The Pharmacist : Plan B

 

The Morning After (and the Pharmacist Who Knows Too Much)

So… after the meet with ’Tism and the split condom, I had to do the most mortifying thing possible. March my arse down to the pharmacy on a bank holiday Monday for the morning-after pill. For my American readers: that’s Plan B.

This was a first.

Young pharmacist ushers me into the consultation room. In the UK, you get it free if you answer their questions so I figure I'll answer them. Name. Easy. Date of birth. He double-takes.

“How old are you?”
“34.”
“No way. I thought you were way younger.”

Cheers, young pharmacist. Compliments and contraception in one go, the day might be improving!

We get into the medical questions. “Was this a regular partner?” Nope. “Was this a one-off?” Also nope.
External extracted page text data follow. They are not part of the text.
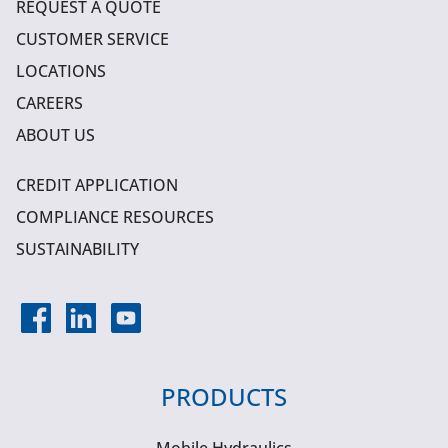
REQUEST A QUOTE
CUSTOMER SERVICE
LOCATIONS
CAREERS
ABOUT US
CREDIT APPLICATION
COMPLIANCE RESOURCES
SUSTAINABILITY
PRODUCTS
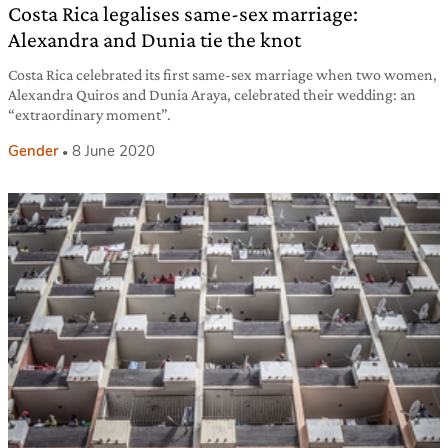
Costa Rica legalises same-sex marriage:
Alexandra and Dunia tie the knot
Costa Rica celebrated its first same-sex marriage when two women,
Alexandra Quiros and Dunia Araya, celebrated their wedding: an
“extraordinary moment”.
Gender
8 June 2020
His eyebrows are climbing higher than his hairline. Then he spots my wedding ring.

“Are you married?”
“Yep.”
“Was it your husband?”
“Nope.”

At this point his eyes are doing Olympic-level gymnastics. “Are you safe?”
“Yes.”
“So… how?”

“It’s complicated.”

I smile. He stares. He presses. I repeat "It's complicated" half a dozen times to his questions but before I know it, out it comes.

“I’m a swinger.”

Now his eyes aren’t just wide, they’re on stalks. Suddenly I’m being interrogated like the prime suspect in a police drama. “How do you get into it? Would I be popular? Where do you go? What do you do?”

Mate, I came for a pill, not a podcast interview.

I scribble down the main websites on a scrap of paper (children in tow, lest we forget) and slide it across like it’s state secrets. He asks for my number “in case he has questions.” I decline. Politely, but firmly.

I take the pill, collect my dignity (what’s left of it), and leave in total disbelief.